Given the historical shortage of long-term care beds in Hawaii and the current financial condition of our long-term care facilities – which may be further exacerbated by the unusually high nursing salary settlements that will ripple down through hospitals, nursing homes, and home care – adequate time and careful consideration must be given to ensure that quality and access will not be compromised. A two-year delay in implementation of the acuity-based reimbursement system, coupled with related legislative remedies, will give both the State and providers a time frame to make necessary changes.
The purpose of this Act is to delay for two years the implementation of the acuity-based reimbursement system for services provided to the medicaid aged, blind, and disabled population.

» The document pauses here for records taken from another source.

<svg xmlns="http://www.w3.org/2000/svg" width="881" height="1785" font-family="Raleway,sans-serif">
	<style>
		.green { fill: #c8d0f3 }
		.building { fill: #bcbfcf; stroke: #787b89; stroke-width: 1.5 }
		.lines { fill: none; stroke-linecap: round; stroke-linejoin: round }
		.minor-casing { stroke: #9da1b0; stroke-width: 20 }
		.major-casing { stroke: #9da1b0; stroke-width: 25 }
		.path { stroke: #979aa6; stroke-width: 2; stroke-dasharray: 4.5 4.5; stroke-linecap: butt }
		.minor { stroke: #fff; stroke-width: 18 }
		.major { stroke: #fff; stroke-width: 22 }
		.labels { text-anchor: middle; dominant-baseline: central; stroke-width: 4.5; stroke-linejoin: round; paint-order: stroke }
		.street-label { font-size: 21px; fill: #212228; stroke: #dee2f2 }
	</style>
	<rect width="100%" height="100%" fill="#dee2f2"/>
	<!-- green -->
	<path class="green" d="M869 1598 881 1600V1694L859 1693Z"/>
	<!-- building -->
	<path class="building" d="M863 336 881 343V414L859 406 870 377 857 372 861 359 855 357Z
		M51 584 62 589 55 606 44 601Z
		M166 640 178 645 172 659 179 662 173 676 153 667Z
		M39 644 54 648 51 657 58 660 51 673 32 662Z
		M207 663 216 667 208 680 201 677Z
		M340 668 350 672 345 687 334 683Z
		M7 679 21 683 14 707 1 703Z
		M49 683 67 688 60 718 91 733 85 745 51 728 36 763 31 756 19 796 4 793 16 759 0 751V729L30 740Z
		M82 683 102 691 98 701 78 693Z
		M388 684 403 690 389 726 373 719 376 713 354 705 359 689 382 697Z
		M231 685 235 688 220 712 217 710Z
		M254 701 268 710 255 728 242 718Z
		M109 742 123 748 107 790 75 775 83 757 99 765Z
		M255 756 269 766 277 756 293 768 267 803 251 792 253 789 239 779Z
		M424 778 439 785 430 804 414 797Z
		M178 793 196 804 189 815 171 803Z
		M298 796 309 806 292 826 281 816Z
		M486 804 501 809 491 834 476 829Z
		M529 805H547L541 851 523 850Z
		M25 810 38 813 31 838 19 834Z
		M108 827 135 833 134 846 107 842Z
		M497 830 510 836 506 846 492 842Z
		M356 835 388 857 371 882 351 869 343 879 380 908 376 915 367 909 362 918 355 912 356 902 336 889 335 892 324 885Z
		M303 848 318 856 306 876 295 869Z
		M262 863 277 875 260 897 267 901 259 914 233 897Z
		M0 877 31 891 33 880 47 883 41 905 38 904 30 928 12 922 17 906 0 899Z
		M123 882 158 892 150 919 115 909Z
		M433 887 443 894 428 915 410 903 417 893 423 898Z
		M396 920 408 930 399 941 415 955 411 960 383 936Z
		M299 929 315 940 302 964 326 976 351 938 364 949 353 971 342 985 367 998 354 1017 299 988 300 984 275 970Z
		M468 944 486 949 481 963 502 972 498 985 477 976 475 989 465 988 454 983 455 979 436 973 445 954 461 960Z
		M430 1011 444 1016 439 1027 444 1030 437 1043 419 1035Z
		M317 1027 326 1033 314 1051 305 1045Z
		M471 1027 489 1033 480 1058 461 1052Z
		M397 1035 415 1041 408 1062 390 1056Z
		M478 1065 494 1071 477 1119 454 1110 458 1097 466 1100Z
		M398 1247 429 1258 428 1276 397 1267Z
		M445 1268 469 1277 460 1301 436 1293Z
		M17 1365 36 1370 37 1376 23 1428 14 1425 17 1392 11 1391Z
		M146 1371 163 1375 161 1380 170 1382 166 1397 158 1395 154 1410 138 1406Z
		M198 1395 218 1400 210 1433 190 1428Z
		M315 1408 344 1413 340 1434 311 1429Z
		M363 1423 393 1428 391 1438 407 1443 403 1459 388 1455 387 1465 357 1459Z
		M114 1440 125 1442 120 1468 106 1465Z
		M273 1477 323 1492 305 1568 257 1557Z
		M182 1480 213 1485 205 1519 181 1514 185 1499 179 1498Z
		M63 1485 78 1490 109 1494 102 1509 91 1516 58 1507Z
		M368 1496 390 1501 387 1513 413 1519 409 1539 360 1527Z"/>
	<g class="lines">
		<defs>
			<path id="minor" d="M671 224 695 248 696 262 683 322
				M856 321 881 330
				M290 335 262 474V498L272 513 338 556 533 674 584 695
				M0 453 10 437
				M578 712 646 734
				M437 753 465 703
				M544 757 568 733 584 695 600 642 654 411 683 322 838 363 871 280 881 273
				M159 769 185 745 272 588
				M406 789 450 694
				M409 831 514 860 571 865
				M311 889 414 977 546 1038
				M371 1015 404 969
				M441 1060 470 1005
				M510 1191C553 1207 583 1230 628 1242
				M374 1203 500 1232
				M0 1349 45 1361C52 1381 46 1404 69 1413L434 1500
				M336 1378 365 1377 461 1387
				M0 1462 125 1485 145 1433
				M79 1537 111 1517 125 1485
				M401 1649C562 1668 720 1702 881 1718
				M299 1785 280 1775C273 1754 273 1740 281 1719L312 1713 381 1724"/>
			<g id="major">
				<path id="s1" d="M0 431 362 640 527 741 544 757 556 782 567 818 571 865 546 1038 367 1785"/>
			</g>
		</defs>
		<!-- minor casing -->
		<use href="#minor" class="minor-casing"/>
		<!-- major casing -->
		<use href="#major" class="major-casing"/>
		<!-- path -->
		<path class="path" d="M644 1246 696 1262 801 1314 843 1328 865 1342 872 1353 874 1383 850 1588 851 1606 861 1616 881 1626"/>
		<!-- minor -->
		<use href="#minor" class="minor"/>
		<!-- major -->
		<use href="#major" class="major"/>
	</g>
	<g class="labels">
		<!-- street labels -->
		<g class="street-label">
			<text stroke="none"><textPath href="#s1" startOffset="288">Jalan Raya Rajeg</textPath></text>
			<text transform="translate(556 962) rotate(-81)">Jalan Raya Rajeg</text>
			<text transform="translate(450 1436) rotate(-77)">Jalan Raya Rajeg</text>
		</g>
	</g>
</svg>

SECTION 2. Section 346D-1.5, Hawaii Revised Statutes, is amended to read as follows:
"§346D-1.5 Medicaid reimbursement equity. Not later than June 30, [2003,] 2005, there shall be no distinction between hospital-based and nonhospital-based reimbursement rates for institutionalized long-term care under medicaid. Reimbursement for institutionalized intermediate care facilities and institutionalized skilled nursing facilities shall be based solely on the level of care rather than the location. This section shall not apply to critical access hospitals. "
SECTION 3. Statutory material to be repealed is bracketed and stricken. New statutory material is underscored.
SECTION 4. This Act shall take effect upon its approval; provided that the change made to section 346D-1.5, Hawaii Revised Statutes, by section 2 of this Act, shall not be repealed when that section is reenacted on June 30, 2004.